There have been no reports regarding intensities on DW images in delayed white matter involvement. The mechanism underlying the delayed white matter lesions has not been elucidated, and an immune-mediated complication, such as edema or demyelination, is suspected.[2] Besides, another two mechanisms are possible: the occurrence of late-onset symptoms of the initial viral infection, and recurrence of viral replication (as a result of incomplete treatment of the initial HSE or by selection of clones of an acyclovir-resistant virus).[13] One autopsy study of HSE with delayed white matter involvement showed diffuse edema, without demyelination or viral inclusion.[11] Another biopsy study of HSE with delayed white matter involvement revealed cell-mediated demyelination without reactivation of the HSV infection.[14] In the present case, the acute white matter involvement appeared adjacent to the affected gray matter with high intensities on DW images. The speculated mechanism of the acute white matter involvement was direct invasion of HSV different from that with the delayed change.[2] On the other hand, it was postulated at the autopsy that focal perivascular myelin destruction in the white matter, without recovery, was dependent on the immune response.[15] That is to say, the speculated mechanism underlying either the delayed or acute white matter involvement of HSE has been controversial. Microscopic findings of the biopsied tissue obtained in acute white matter involvement demonstrated perivascular infiltration and destruction of basal structure, which confirmed non specific inflammatory changes.
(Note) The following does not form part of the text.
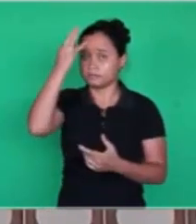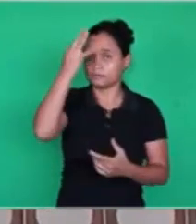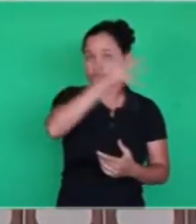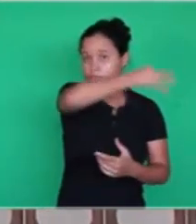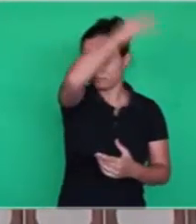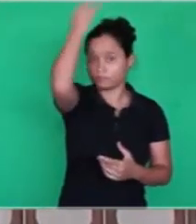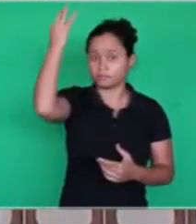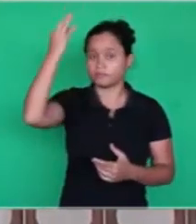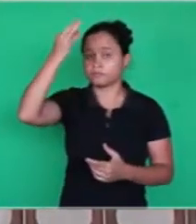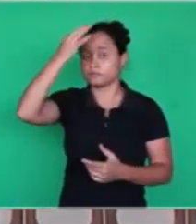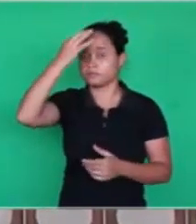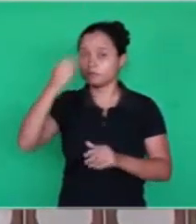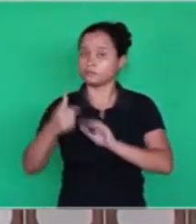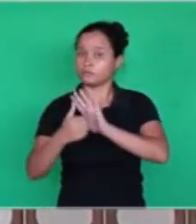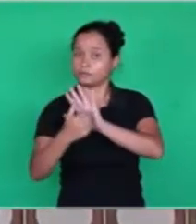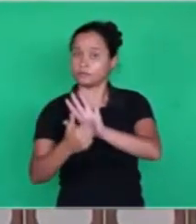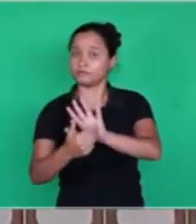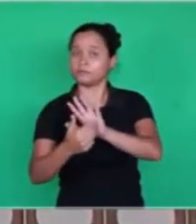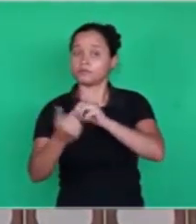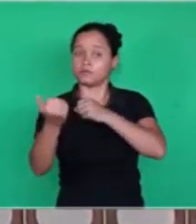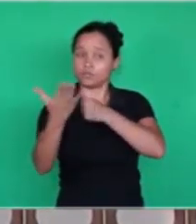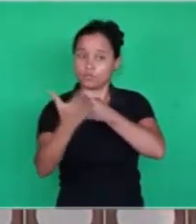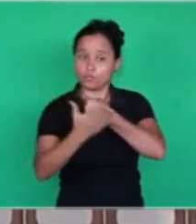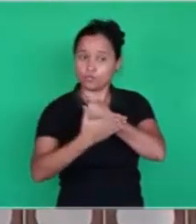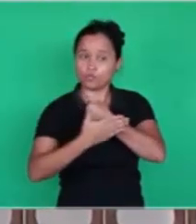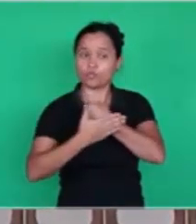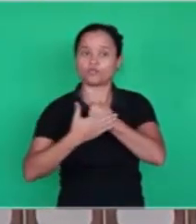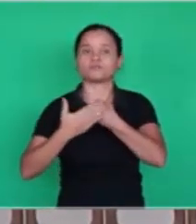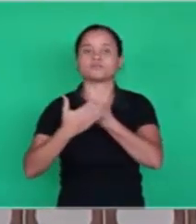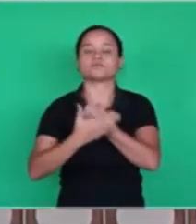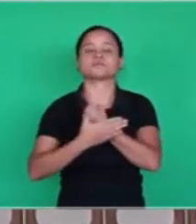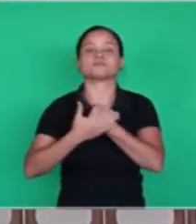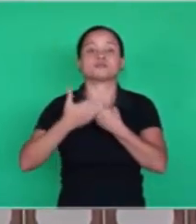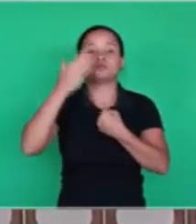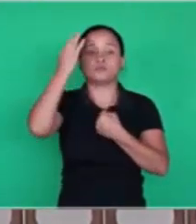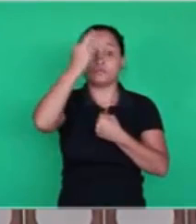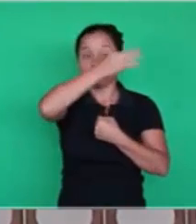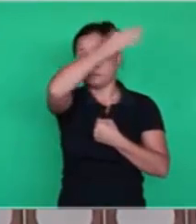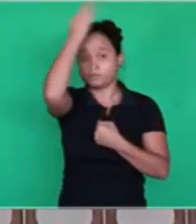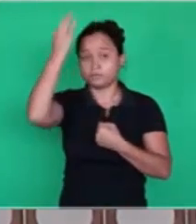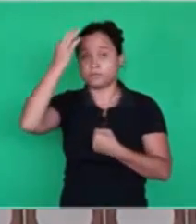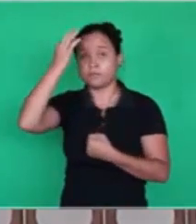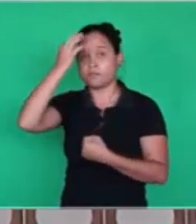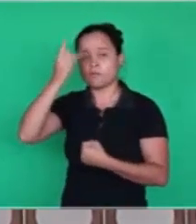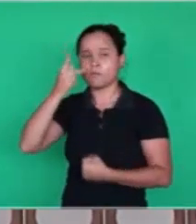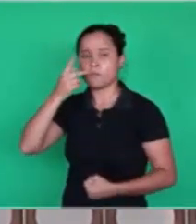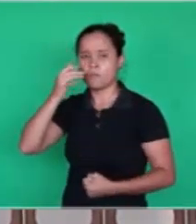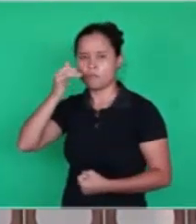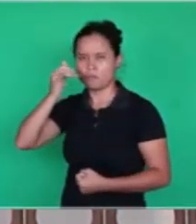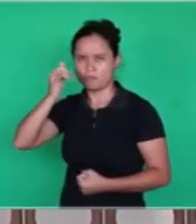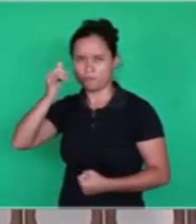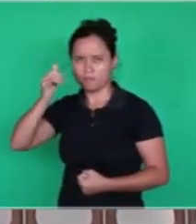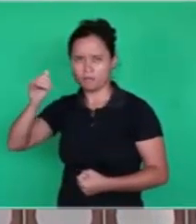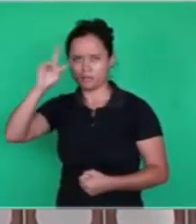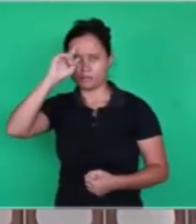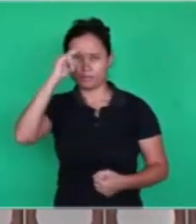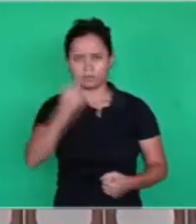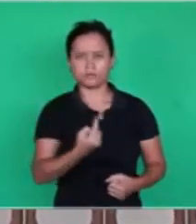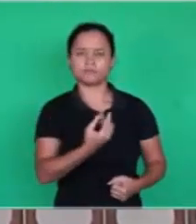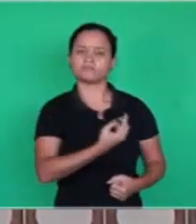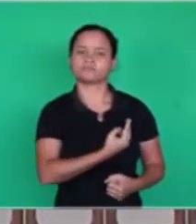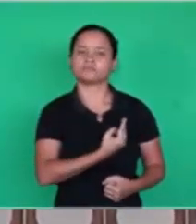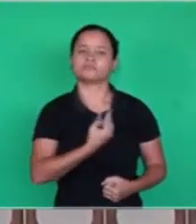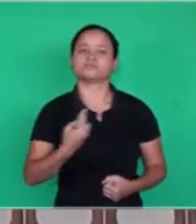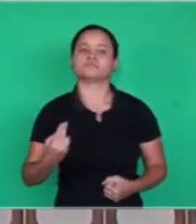showing. but the Helper, the Holy Spirit, whom the Father will send in my name, he will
Viral inclusion bodies were not detected. A brain biopsy was carried out on day 23, after acyclovir administration, which demonstrated some of the neurons to be immunohistochemically positive for HSV-1 antigen. Thus we could not conclude that the acute white matter involvement was not a result of direct invasion of HSV. Obvious edema, demyelination, axonal reduction, and swelling, which could suggest the mechanism underlying the white matter involvement of HSE during the acute stage, were not seen. There was a discrepancy between nonspecific pathological findings and the unusual clinical course of the present HSE, including MR findings. Hence, it is still unclear from the histology whether the acute white matter involvement is because of direct invasion of HSE, like the affected gray matter, or secondary inflammatory change or both, but combination therapy with antiviral therapy and immunosuppressive therapy did not control the condition. Although the white matter involvement had not extended into the medulla oblongata on MRI, prolonged respiratory failure necessitated artificial ventilation. Therefore, it was possible that the respiratory centers located in the medulla oblongata were injured despite there being no corresponding involvement on MRI.

The present case resulted in neurologic deterioration because of cerebral edema and herniation despite antiviral, immunosuppressive, and anti-edematous therapies. Emergency decompressive craniectomy prevented death as a result of cerebral herniation, but lead to severe neurological sequelae. Matthew et al. (reported by Adamo and Deshaies, 2008) discussed cases of infectious encephalitis including HSE, which resulted in excellent recovery after surgical decompression.[16] The reason that surgical decompression did not lead to improvement in the present case may be attributed to the devastating white matter involvement, sufficient to extend into the brainstem and cause injury to the respiratory center even after surgical decompression. If extensive progression into the white matter could have been prevented, the sequelae would not have been as severe as in the present case. Therefore, further investigation of the mechanism underlying the white matter involvement of HSE during the acute stage is needed.